2011: The Threepenny Opera by Bertolt Brecht and Kurt Weill

The Threepenny Opera by Bertolt Brecht and Kurt Weill, adapted by Raimondo Cortese. Malthouse Theatre and Victorian Opera, directed by Michael Kantor, conductor Richard Gill, at Sydney Theatre, September 3-24, 2011.

Reviewed by Frank McKone
September 5

Baz Luhrman, à la Moulin Rouge, meets Bertolt Brecht in Michael Kantor’s vision of The Threepenny Opera. As Phillip Adams commented on Late Night Live as I drove home from Sydney, it’s a ten dollar set for a threepenny opera. Quite a few thousands of dollars, in reality. Is it Entertainment or Polemic, Underbelly or Over the Top?

Whatever – it works. Cortese writes “My aim in adapting the text has been to honour the original, while updating it to a modern Australian context” which means in Sydney the setting is in a kind of Kings Cross, Campbell Street, Palmer Street, Darlinghurst Road, Oxford Street sort of Sydney, in something like the Brigadier Spry era that I remember when policemen were known to accidentally fall on prisoners (as if they still don’t occasionally on Palm Island, Queensland).

At the same time the costumes, designed brilliantly by Anna Cordingley, are exaggerated circus, the singing is a howling parody of opera which extracts every bit of meaning out of Weill’s amazing music, the characters are colourful cut-outs – puppets manipulated by the strings of society. If you have an image of 1928 German style like this from http://threepennyopera.org/histChron.php






you’ll need to think again for this:













An important point for me in seeing this production is to realise how much the daring of Brecht/Weill in their twenties in the nineteen-twenties stimulated theatrical freedom for us in our twenty-tens. It’s an interesting exercise to compare the language, for example in Macheath’s Pardon song, of Eric Bentley’s 1960 official translation:

“The wenches with their bosoms showing / To catch the eye of men with yearnings”

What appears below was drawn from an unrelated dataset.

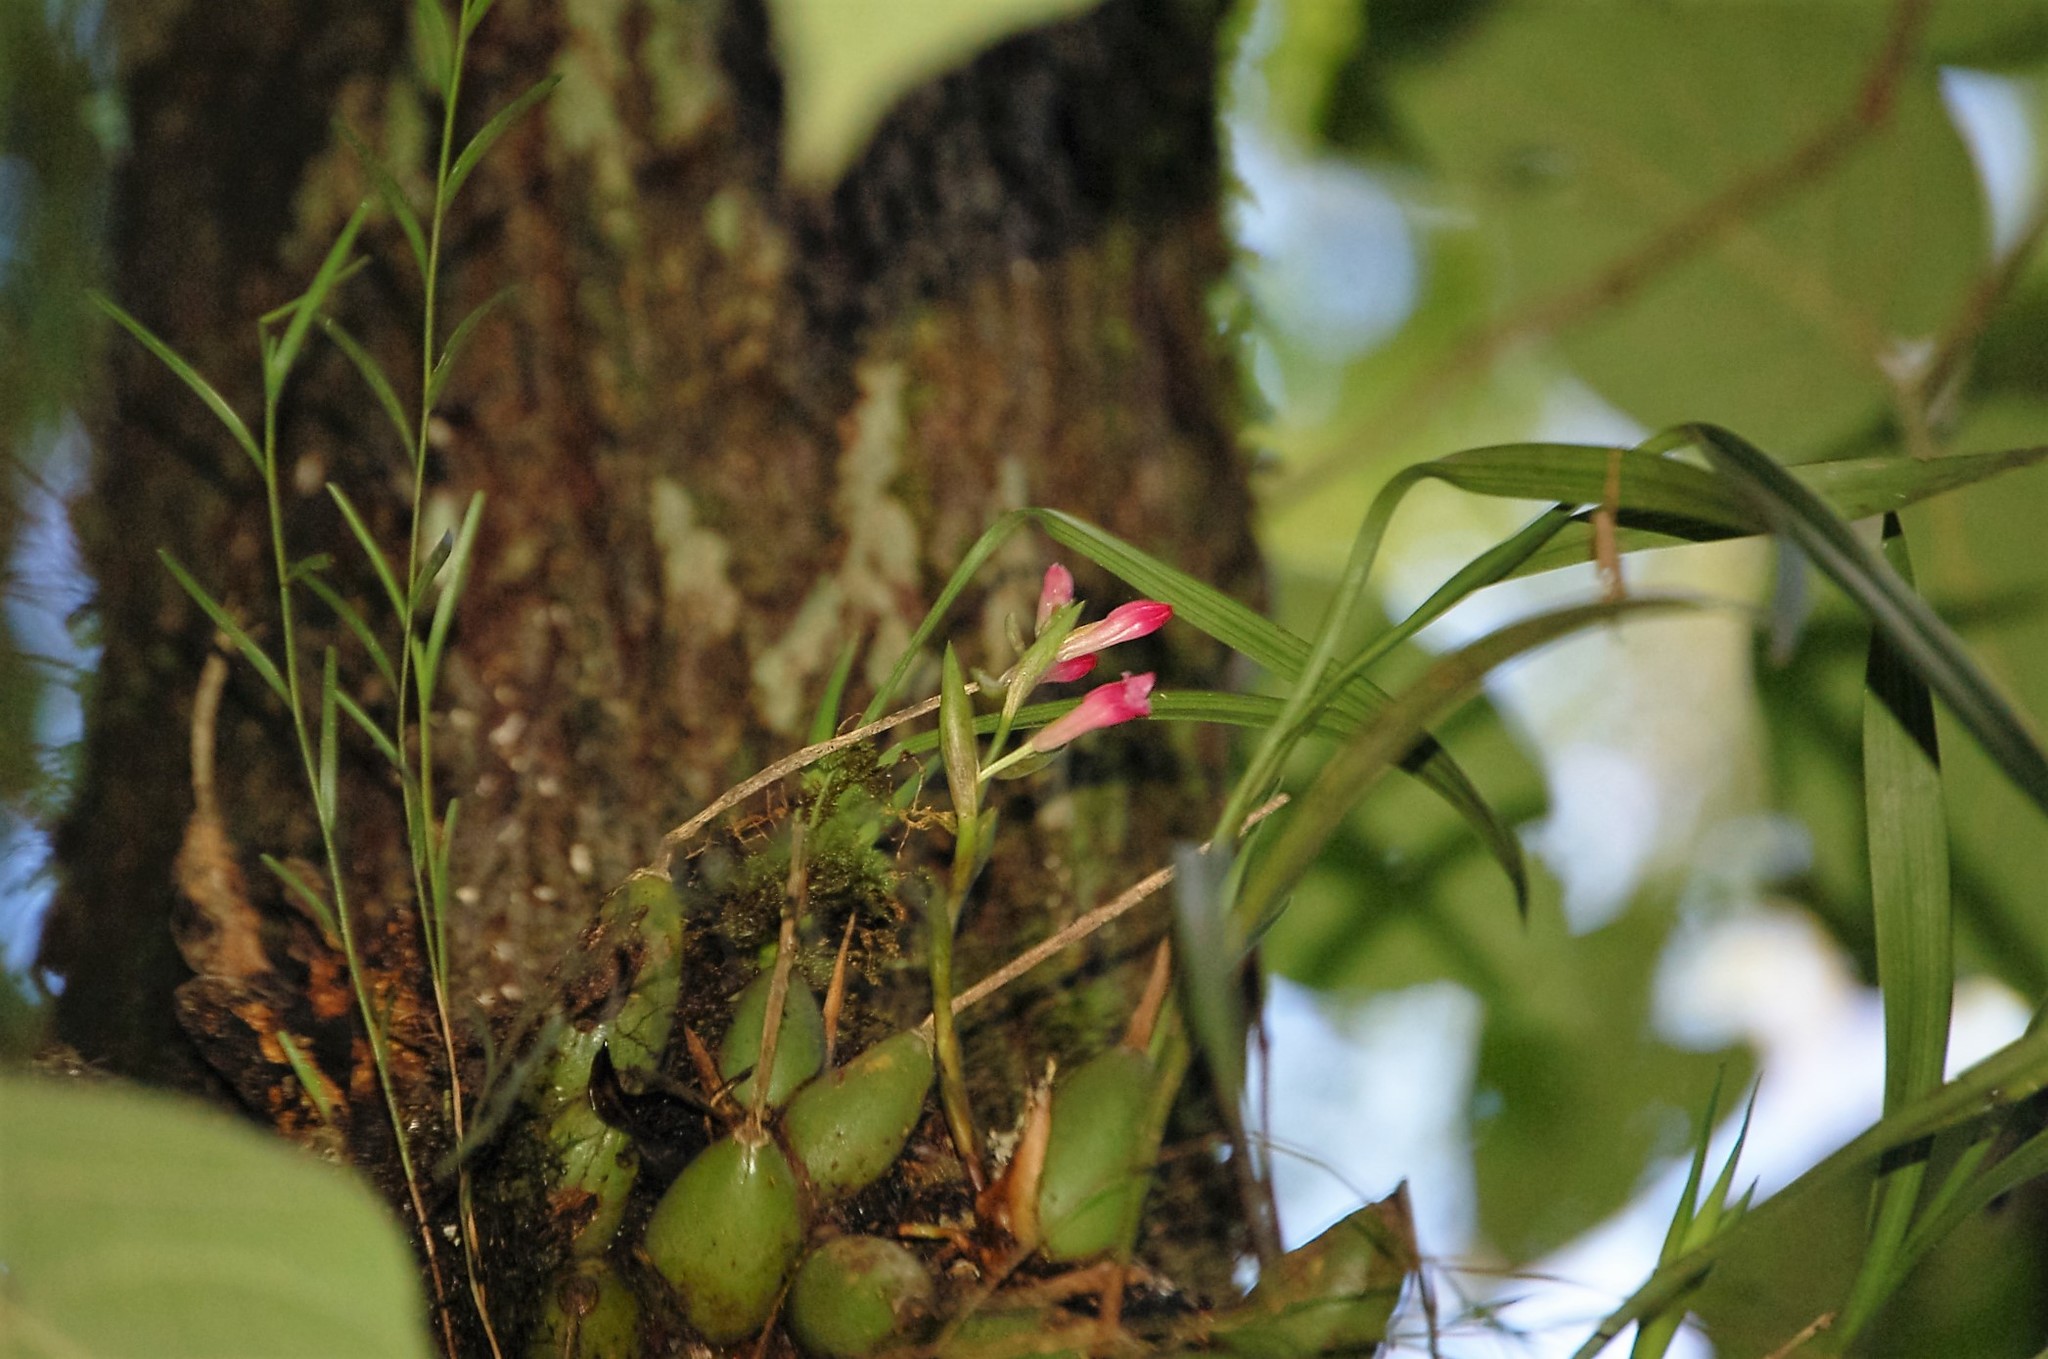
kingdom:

with Hugh MacDiarmid’s official 1973 version:

“Those painted girls who show their breasts off / To lure the men who stand about them”

with the raunchiness and fucks of Cortese’s version. The relaxed and comfortable Sydney middle class audience remained so throughout, and were clearly entertained.

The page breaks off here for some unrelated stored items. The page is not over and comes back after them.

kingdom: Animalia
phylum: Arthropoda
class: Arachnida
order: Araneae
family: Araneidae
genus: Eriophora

But the directness of the language also meant that there is no more hedging about the polemics. This version makes even more plain than the previous translations that each one of us is guilty for, as MacDiarmid wrote it:

“You gentlemen, don’t you be taken in / What keeps a man alive is hate and sin.”

Unfortunately I wasn’t able to buy Cortese’s text immediately after the show, so you’ll have to go to check out his version to get the details.

As usual in good productions it is difficult to isolate particular performers. Paul Capsis as Jenny, who also plays the Narrator, certainly takes the stage – for some commentators s/he goes too far and becomes the central character of the play. I’m not unhappy about that, since I always felt that Jenny is the one genuinely tragic character. Capsis certainly got the audience response he deserves.

The other actor I would mention, in the Sydney production, is Amanda Muggleton playing Mrs Peachum (played by Judi Connelly previously in Melbourne). This Mrs Peachum is knowing and horrible to the absolute core, as Muggleton captures the quality of voice and accuracy of tone and pitch which Weill’s music requires.

And then there is the surprise. When fear, hatred, sin and corruption beggars belief, what might not be the explosive result? However comfortable you are in middle class Australia, go see and find out the truth.